A: The FITT formula—frequency, intensity, time (duration) and type of exercise—can be applied to BFR training. The following recommendations are based on published guidelines and research from the High Altitude Performance Laboratory at Western Colorado University.  

  • Frequency:  Research suggests that two to three sessions per week of BFR training are effective for improving various performance markers.
  • Intensity: Intensity is controlled by a combination of the BFR occlusion pressure and the intensity of cardiorespiratory and muscular training performed in conjunction with BFR.
    • The recommended AOP during BFR training ranges from 40 to 80% of individual AOP.
    • Cardiorespiratory training intensity with BFR should be less than 50% of a client’s maximal oxygen uptake (VO2max).
    • Muscular training intensity with BFR should be 20 to 30% of an individual’s 1-RM.
  • Time: Total time of BFR training per session should be between 10 and 20 minutes (cardiorespiratory and/or muscular training).   
  • Type: Choose commercially available BFR devices that provide valid, individualized AOP values for both effectiveness and safety reasons. 
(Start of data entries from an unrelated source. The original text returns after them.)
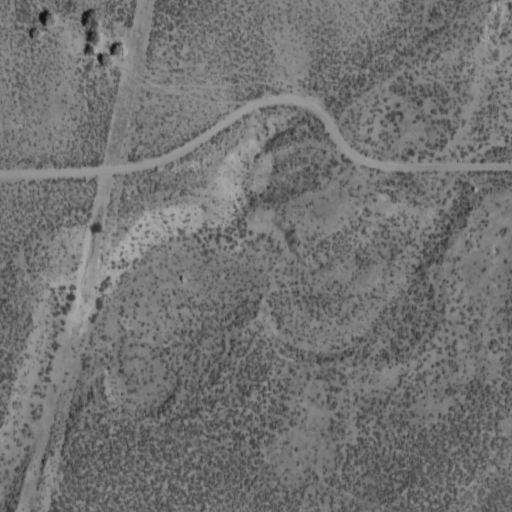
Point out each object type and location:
road: (255, 213)
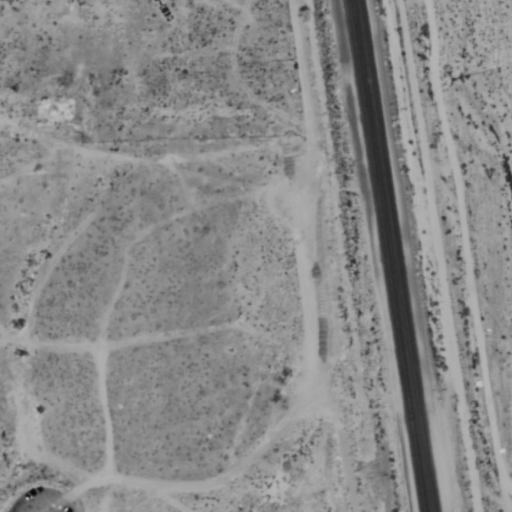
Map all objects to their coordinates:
railway: (385, 255)
railway: (394, 255)
road: (460, 255)
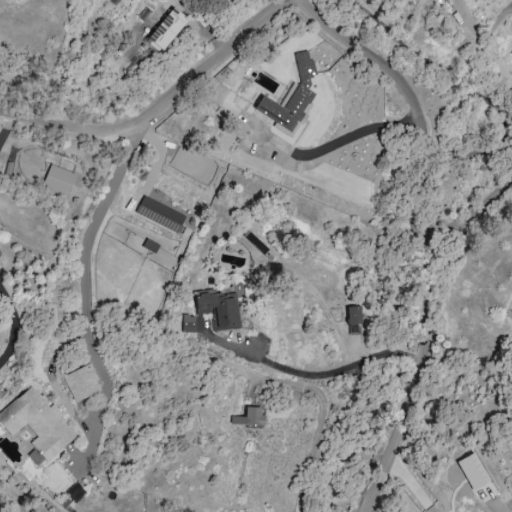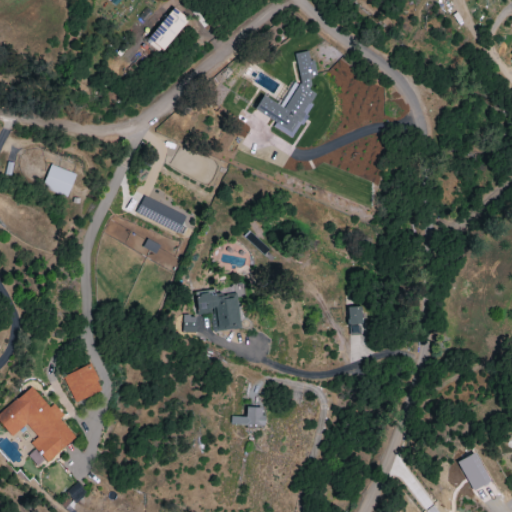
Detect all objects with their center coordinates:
road: (494, 24)
building: (165, 29)
road: (481, 40)
building: (290, 100)
road: (157, 104)
road: (355, 137)
building: (57, 181)
road: (150, 181)
road: (474, 211)
building: (159, 214)
road: (432, 234)
road: (6, 238)
road: (83, 286)
building: (221, 306)
building: (352, 315)
building: (187, 324)
building: (352, 329)
road: (313, 374)
building: (80, 383)
building: (247, 417)
building: (36, 424)
building: (471, 471)
road: (406, 478)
Several other considerations merit discussion. Because BFR training should be performed at low intensity, incorporating it into the warm-up phase of either cardio or strength workouts helps ensure appropriate intensity. Progress BFR training gradually during the first month: start with one session per week, move to two sessions, and then advance to the target three sessions per week. Similarly, while the eventual upper limit is 20 minutes per session, build toward that duration over the same timeframe.

Finally, BFR should be periodized just like any other modality. Six- to eight-week blocks of BFR training can be interspersed with other specialized types of training, such as cold water or hot water immersion. In general, the base phase of periodization is an ideal time to integrate BFR training.   

Q: What are some of the benefits one can expect from blood flow restriction training?

A: BFR training offers numerous benefits, including improved muscle hypertrophy and enhanced cardiorespiratory and muscular fitness levels. These benefits can be achieved with the recommended FITT of BFR training highlighted earlier.

In fact, at our lab Western Colorado University we just completed a BFR training project that consisted of participants completing cardiorespiratory exercise with BFR. The BFR training lasted six weeks and included three BFR sessions per week for 20 minutes per session at 50% AOP. These BFR sessions were integrated into the warm-up portion of workouts with participants completing cardiorespiratory exercise on a bike at 50 to 60% of their first ventilatory threshold (VT1). At baseline and after six weeks of BFR training, participants completed VO2max and push-up tests to measure cardiorespiratory fitness and muscular fitness levels. The improvements in VO2max and push-up test performance after six weeks of BFR training were 10% and 20%, respectively. Impressively, every participant in the project improved their VO2max performance (see Figure 2). In summary, these benefits from BFR training were achieved with a short program of six weeks and with a total of one hour of BFR each week, which was implemented into the warm-up portion of workouts. The takeaway message for exercise professionals and clients is that BFR training can be effective with fairly short interventions (i.e., six weeks) and modest one-hour durations/week of BFR. 


Figure 2. Changes in maximal oxygen uptake values (cardiorespiratory fitness) after six weeks of BFR training. 

Blood-flow restriction can be a powerful adjunct to traditional training, but its efficacy hinges on precise application and vigilant monitoring. Because safe, individualized pressures and time limits are non-negotiable—and because client tolerance can vary widely—exercise professionals should approach BFR with the same respect they give any advanced modality: start conservatively, document responses and adjust only when objective data support progression. Equally important, stay within your scope of practice by pursuing reputable courses, manufacturer trainings or peer-reviewed resources before introducing BFR to clients. By coupling caution with continuing education, you’ll maximize benefits, minimize risk and uphold the professional standards your clients expect.